The response fron the Chinese student: “No, that is not possible.”

"How can you say that?’ I asked

Apparently, every website on the InterNet except the ones under regulation from the PRC are conduits of “anti-China” propoganda, in this student’s view.

When I told this student I thought that was ridiculous, I was asked whether I was patriotic to my country.

Yes, I’m patriotic to my country–just like you [the Chinese student] should be–but that dosen’t mean I believe everything I hear from my goverment.

Check out the anti-Iraq war protests to judge whether Americans buy what their goverment is trying to sell them.

What happened to the last major protest in Tiananmen Square.

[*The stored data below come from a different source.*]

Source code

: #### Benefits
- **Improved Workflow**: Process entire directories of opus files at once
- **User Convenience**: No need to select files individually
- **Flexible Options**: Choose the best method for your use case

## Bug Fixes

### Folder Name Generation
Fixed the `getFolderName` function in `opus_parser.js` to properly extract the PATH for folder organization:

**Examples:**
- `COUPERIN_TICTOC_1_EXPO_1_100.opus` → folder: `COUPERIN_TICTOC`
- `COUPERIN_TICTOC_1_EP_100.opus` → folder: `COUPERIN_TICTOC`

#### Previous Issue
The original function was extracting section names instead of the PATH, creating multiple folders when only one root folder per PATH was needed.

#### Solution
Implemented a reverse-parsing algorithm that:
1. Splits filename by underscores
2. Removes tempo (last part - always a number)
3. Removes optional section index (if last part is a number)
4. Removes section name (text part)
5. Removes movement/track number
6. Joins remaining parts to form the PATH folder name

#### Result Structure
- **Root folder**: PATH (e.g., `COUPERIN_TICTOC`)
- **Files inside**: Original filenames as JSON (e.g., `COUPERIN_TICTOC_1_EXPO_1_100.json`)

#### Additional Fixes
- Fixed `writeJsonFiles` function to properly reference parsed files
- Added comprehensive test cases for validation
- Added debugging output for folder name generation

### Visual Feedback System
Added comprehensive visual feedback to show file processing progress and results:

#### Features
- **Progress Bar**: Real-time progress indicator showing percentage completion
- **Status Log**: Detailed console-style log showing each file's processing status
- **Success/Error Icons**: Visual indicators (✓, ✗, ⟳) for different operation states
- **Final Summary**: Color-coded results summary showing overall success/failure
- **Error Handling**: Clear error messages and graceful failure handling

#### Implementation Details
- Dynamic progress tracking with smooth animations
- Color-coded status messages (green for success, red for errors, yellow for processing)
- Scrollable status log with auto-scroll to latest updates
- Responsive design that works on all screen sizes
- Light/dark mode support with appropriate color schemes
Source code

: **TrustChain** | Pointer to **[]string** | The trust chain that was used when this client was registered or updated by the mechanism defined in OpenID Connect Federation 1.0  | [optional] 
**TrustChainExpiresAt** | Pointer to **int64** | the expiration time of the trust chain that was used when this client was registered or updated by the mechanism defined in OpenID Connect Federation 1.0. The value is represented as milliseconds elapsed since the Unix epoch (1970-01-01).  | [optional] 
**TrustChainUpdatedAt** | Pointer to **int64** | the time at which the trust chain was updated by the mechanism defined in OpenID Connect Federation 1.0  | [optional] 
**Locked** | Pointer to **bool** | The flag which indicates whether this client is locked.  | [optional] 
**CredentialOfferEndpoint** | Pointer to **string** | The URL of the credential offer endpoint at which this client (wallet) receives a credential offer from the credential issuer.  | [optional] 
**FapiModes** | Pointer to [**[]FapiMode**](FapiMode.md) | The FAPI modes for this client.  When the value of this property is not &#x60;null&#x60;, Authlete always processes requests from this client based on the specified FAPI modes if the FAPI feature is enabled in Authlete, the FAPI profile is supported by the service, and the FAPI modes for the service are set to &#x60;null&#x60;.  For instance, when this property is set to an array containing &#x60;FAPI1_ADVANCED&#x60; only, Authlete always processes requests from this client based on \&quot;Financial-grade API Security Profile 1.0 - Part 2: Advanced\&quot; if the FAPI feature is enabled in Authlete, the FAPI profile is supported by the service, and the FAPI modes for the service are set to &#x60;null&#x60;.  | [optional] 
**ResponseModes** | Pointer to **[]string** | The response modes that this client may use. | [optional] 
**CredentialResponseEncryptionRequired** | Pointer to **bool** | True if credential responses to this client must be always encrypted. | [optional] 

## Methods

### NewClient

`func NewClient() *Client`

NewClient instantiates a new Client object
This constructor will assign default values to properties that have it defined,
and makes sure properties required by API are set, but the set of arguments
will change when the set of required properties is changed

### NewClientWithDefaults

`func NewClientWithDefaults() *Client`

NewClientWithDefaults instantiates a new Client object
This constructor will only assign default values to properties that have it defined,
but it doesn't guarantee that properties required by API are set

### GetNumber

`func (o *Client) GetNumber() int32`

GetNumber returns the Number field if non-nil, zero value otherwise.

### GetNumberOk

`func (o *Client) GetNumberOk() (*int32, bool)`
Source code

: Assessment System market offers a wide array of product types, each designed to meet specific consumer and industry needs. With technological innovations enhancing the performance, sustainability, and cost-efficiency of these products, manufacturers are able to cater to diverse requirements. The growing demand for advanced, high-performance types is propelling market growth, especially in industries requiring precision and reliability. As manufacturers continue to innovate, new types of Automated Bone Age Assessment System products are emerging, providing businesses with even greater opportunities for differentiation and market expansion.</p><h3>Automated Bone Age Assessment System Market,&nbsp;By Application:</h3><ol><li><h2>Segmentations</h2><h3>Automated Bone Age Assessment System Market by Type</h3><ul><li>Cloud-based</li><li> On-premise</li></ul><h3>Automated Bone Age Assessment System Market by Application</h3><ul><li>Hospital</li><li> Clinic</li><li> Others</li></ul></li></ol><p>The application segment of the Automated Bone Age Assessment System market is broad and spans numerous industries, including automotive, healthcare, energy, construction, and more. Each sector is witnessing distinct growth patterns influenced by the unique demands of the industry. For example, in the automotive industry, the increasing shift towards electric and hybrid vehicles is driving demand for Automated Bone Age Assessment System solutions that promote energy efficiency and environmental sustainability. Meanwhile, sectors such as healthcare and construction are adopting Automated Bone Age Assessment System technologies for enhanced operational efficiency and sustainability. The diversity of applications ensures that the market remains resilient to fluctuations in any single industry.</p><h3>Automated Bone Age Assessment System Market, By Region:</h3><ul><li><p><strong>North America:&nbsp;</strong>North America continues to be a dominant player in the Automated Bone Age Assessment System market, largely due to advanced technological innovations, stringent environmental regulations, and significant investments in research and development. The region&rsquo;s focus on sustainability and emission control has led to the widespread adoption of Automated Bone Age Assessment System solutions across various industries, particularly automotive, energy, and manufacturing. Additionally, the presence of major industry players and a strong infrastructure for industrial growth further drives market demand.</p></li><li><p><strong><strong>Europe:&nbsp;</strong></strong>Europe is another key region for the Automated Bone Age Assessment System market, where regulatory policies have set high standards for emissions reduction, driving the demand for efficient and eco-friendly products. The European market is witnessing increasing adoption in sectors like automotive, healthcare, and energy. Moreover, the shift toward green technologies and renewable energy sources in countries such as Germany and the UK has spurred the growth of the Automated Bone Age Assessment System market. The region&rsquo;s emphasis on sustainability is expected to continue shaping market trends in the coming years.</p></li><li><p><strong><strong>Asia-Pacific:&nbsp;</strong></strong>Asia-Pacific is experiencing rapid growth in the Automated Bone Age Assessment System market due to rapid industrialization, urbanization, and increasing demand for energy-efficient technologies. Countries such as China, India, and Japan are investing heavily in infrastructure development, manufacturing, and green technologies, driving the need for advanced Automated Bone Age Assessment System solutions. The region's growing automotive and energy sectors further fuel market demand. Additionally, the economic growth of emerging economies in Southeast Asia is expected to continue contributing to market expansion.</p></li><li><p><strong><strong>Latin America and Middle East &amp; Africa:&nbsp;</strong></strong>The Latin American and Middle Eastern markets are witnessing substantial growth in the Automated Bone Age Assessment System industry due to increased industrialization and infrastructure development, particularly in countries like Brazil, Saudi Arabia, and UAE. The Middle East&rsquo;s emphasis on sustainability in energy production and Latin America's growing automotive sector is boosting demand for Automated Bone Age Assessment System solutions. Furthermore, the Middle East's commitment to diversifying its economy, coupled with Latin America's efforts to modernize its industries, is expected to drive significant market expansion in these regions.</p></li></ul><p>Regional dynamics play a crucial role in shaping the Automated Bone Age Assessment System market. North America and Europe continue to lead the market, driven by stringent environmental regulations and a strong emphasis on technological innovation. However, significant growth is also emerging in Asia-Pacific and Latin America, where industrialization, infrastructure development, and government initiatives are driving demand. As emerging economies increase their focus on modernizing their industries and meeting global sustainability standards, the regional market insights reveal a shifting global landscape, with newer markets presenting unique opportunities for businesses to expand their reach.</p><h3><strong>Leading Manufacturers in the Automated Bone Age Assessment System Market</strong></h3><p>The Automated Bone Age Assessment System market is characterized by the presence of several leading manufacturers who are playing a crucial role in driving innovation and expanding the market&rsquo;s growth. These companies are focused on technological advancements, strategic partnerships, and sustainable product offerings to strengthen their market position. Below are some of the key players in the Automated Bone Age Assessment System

The debate of police tactics in DC, or wherever, can be posted elsewhere, and they deserve debate about what we can do in a democracy.

But compare to the PRC:

The DC police didn’t move in with tanks and kill hundreds of protesters down on the Mall.

Contrast DC to what happens in China when you protest.

As a coda, I’ll admit that I’ve chosen an extreme example of what I consider ostrichs with their heads in the sand (my example had others who shared the same views) to illustrate my point. But it would not be considered a valid statistical representation.
Given that coda, it would be Un-American to suggest that grad students from foreign countries who don’t unquestionally swallow “official US BullShit” not be allowed to come here.